→ What you need to do
Copy the text read from the second page word for word, from the line containing "ance et dépense" through the line containing "t les petites", both lines included.

→ Data supplied
========================================

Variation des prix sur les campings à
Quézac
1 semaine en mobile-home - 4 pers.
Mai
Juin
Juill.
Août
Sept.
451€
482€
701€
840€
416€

========================================

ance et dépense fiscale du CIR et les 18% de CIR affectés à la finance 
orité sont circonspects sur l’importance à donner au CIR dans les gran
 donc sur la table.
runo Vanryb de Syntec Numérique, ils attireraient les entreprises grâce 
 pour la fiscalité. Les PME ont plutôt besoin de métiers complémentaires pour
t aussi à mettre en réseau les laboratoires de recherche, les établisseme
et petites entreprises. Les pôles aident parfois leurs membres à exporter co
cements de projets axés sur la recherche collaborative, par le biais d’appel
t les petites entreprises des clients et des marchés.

========================================

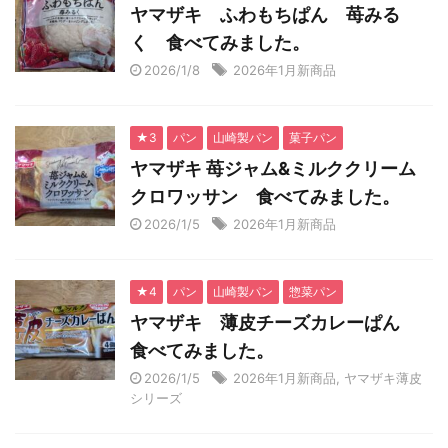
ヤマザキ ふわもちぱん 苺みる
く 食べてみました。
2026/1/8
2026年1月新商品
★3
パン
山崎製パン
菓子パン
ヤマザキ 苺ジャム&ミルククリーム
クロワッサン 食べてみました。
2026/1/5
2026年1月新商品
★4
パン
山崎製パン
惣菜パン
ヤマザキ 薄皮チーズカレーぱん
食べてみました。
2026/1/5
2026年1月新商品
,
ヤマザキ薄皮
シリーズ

========================================

→ Response
ance et dépense fiscale du CIR et les 18% de CIR affectés à la finance 
orité sont circonspects sur l’importance à donner au CIR dans les gran
 donc sur la table.
runo Vanryb de Syntec Numérique, ils attireraient les entreprises grâce 
 pour la fiscalité. Les PME ont plutôt besoin de métiers complémentaires pour
t aussi à mettre en réseau les laboratoires de recherche, les établisseme
et petites entreprises. Les pôles aident parfois leurs membres à exporter co
cements de projets axés sur la recherche collaborative, par le biais d’appel
t les petites entreprises des clients et des marchés.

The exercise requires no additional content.